August 4, 2016 | Iraq
August 4, 2016
IraqMiddle East

ICC Note: a 19-year-old survivor of sex slavery under ISIS has revealed how her captors would pray and perform rituals before assaulting her and other women. In her new book, titled The Girl Who Beat ISIS, the author gives her first hand experience as a sex slave to jihadis in a city occupied and run by ISIS. The author is of the Yazidi religion, who along with Christians, are the special targets of the Islamic State.
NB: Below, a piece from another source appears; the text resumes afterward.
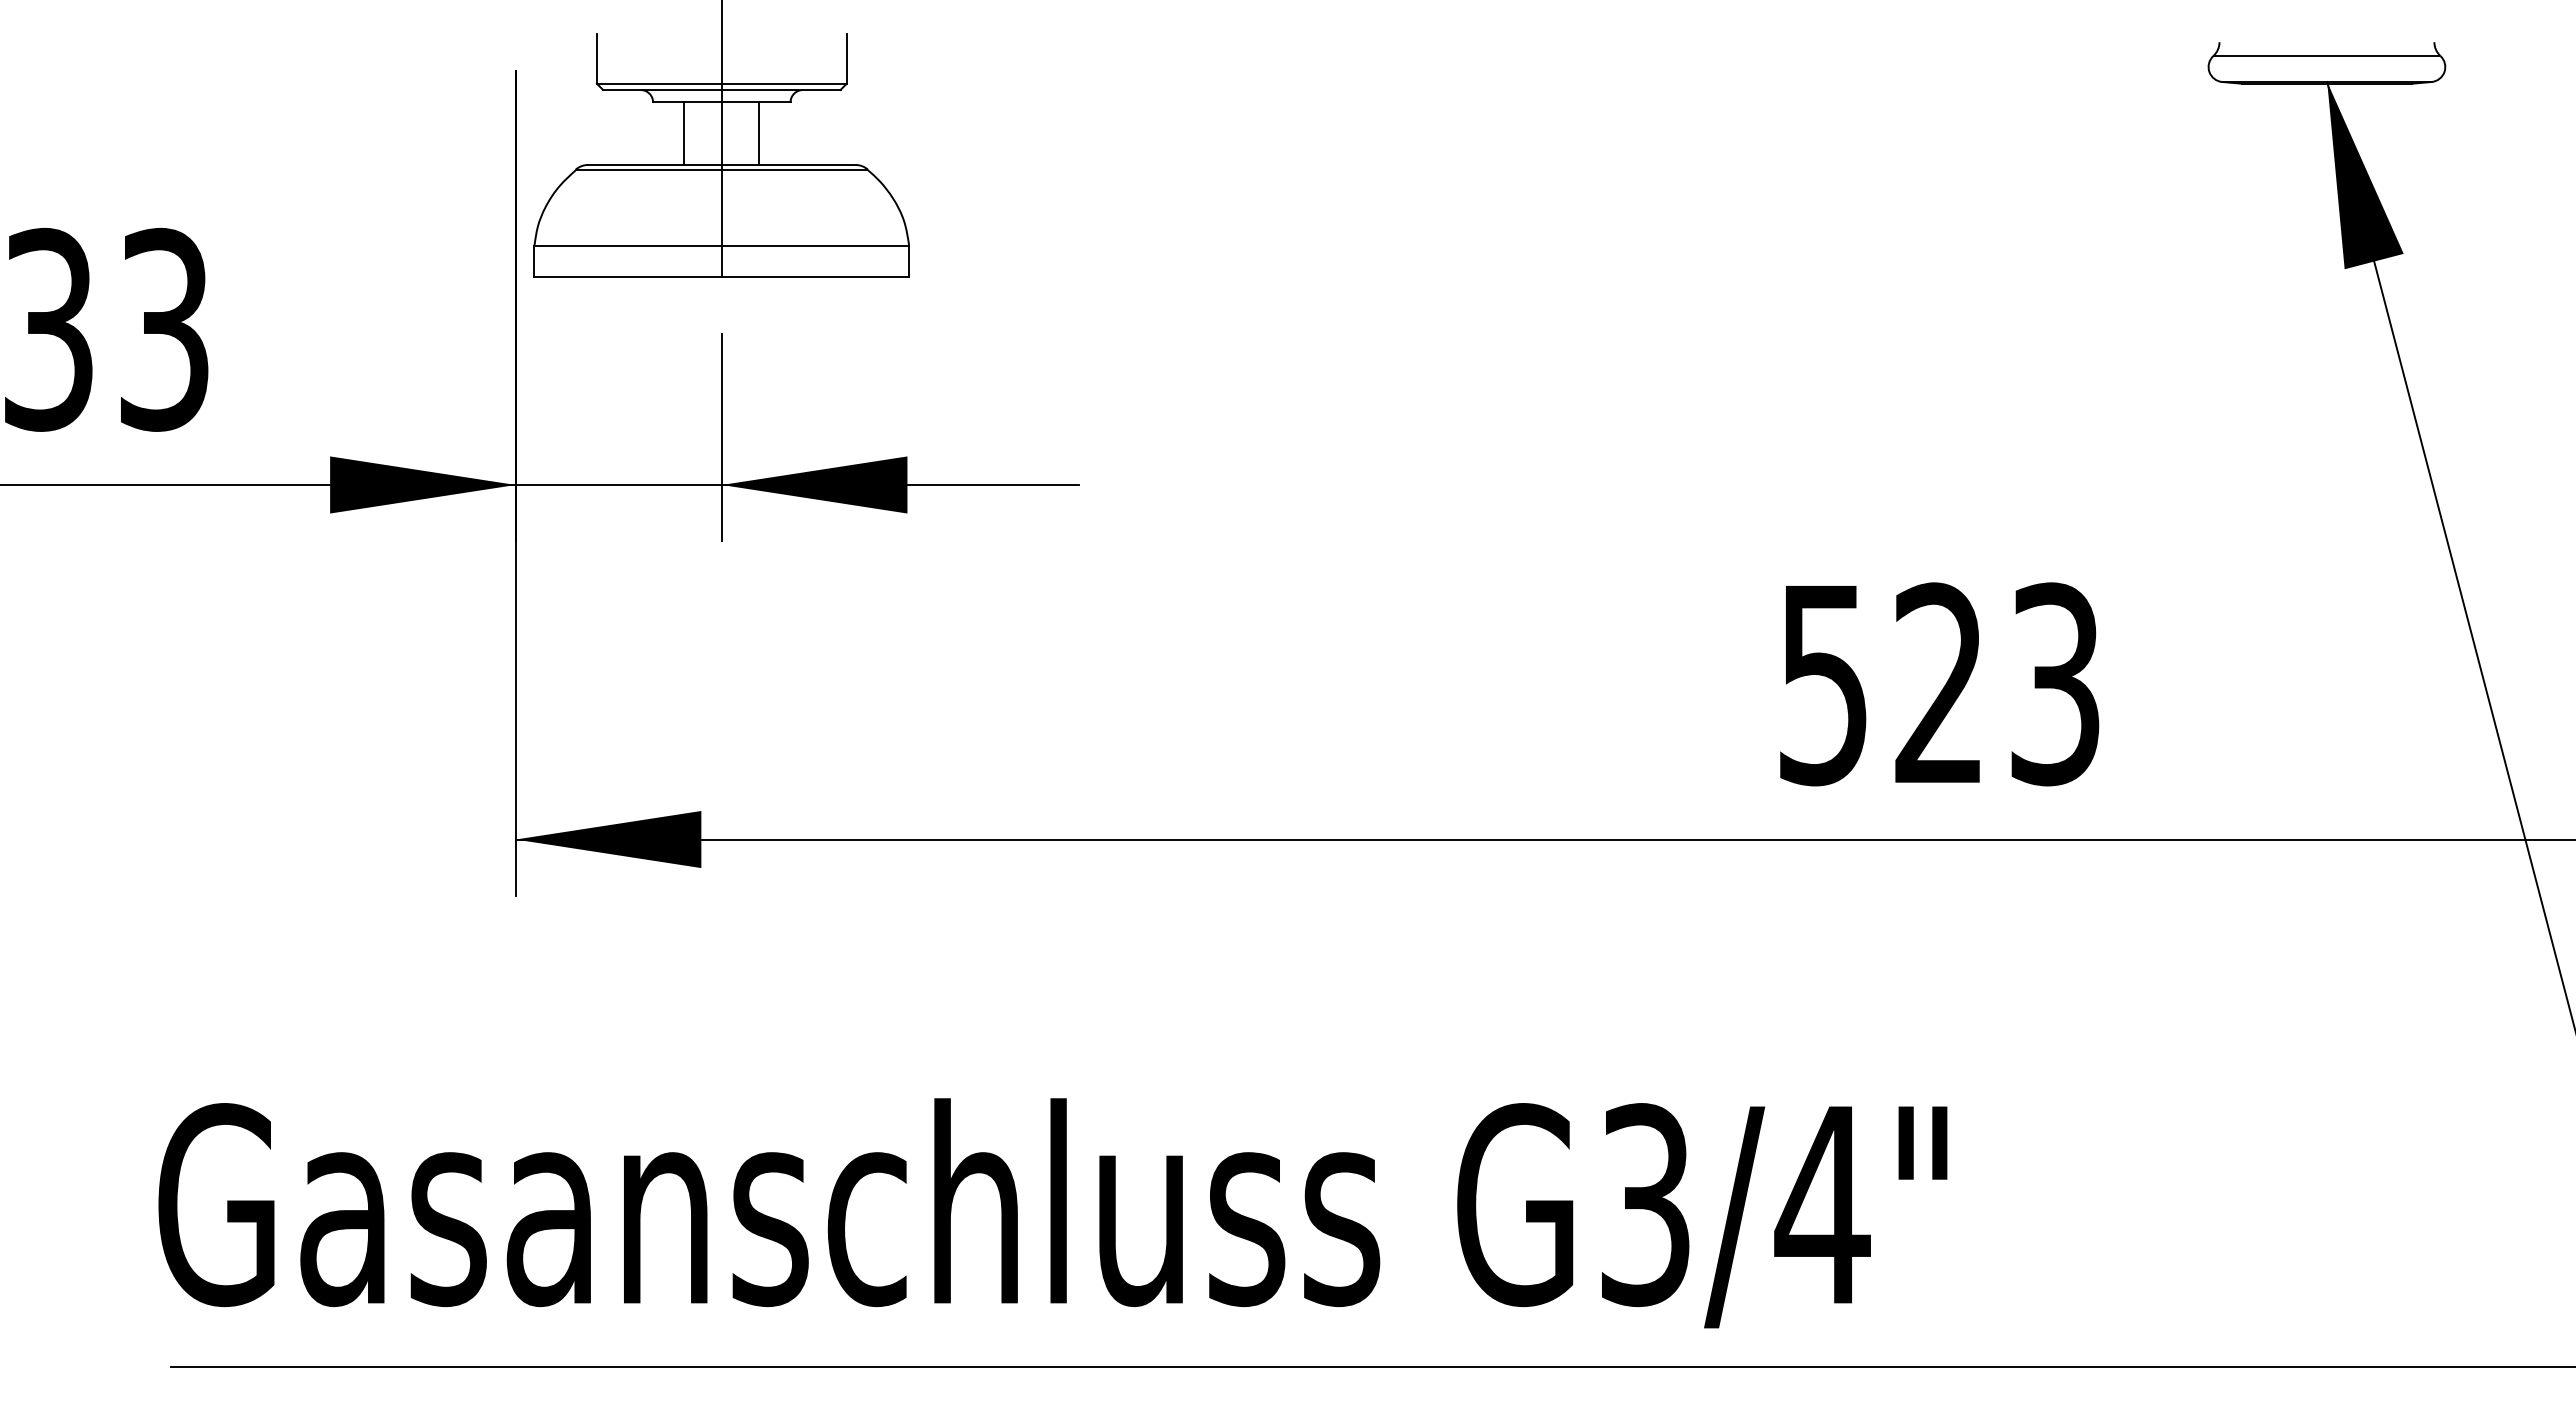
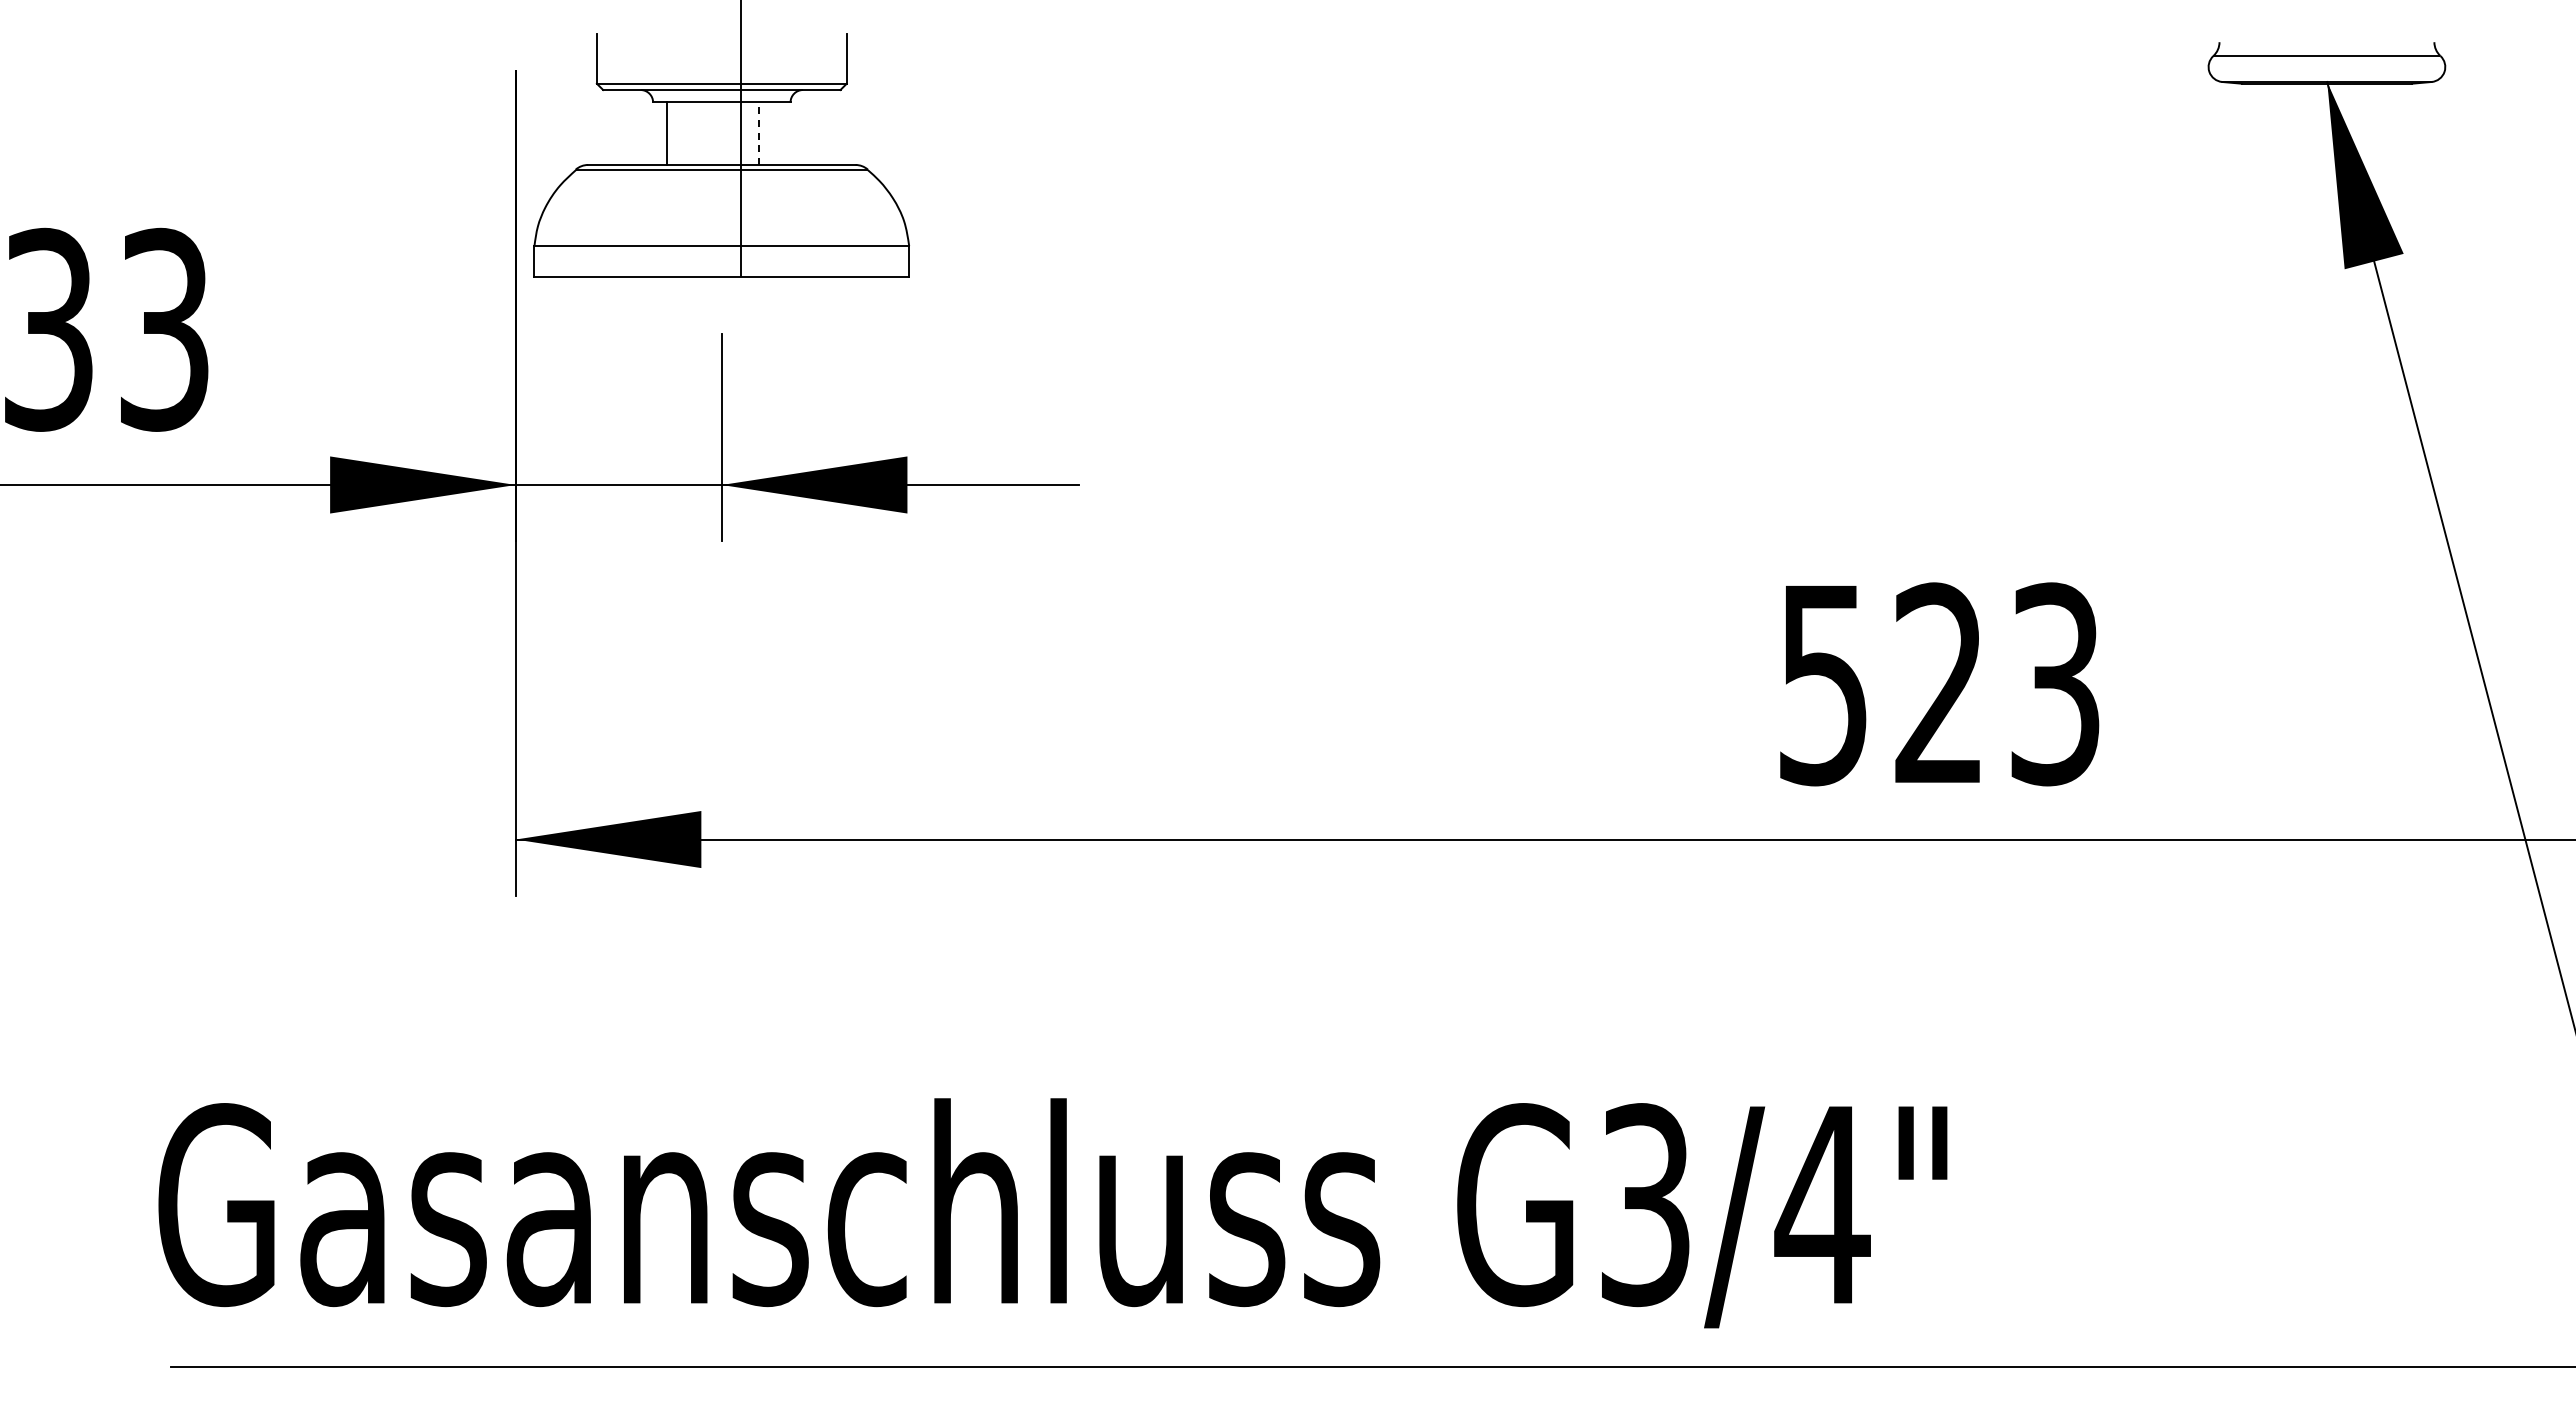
line at (684, 133) position: (684, 133) -> (667, 133)
line at (759, 133): solid -> dashed
line at (721, 139) position: (721, 139) -> (740, 139)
08/04/2016 Iraq (Christian Post): A 19-year-old girl who was captured, raped and tortured multiple times by ISIS jihadists in Iraq reveals her harrowing account in a new book that describes the religious rituals the men practiced before carrying out the brutal attacks on women and children.

The book, titled The Girl Who Beat ISIS, shares the story of a Yazidi teenage girl in Iraq who goes by the pseudonym, Farida Khalaf, to protect her identity.

The Guardian noted in its review of the book that it provides a first-hand account of the torture women and girls are being forced to endure in cities held by IS (also known as ISIL, ISIS, Daesh). A number of minorities, including Christians, have been made to suffer greatly at the hands of IS, with Yazidis being heavily targeted because IS regards them as devil worshipers.

Khalaf explains in the book that women are treated like property, and are paraded in slave markets in Raqqa, where buyers seek to purchase virgins.

In one of the passages, the Yazidi girl describes how one IS fighter, Amjed from Azerbaijan, prayed to their god every time he was about to assault her.

“Each time he would carry out his religious ritual beforehand,” Khalaf wrote.

Girls who try to escape such slave markets are often beaten within an inch of their lives.

Still, Khalaf managed to escape IS captivity, and was reunited with her mother and younger brothers at a refugee camp.

Her father is still missing and presumed dead, and at the camp she faced new challenges since her Yazidi culture regards rape victims as “defiled” and unable to marry.

Khalaf is now studying in Germany, looking to finish her education and become a math teacher, but she knows many others like her are waiting to be rescued from the terror that IS in inflicting.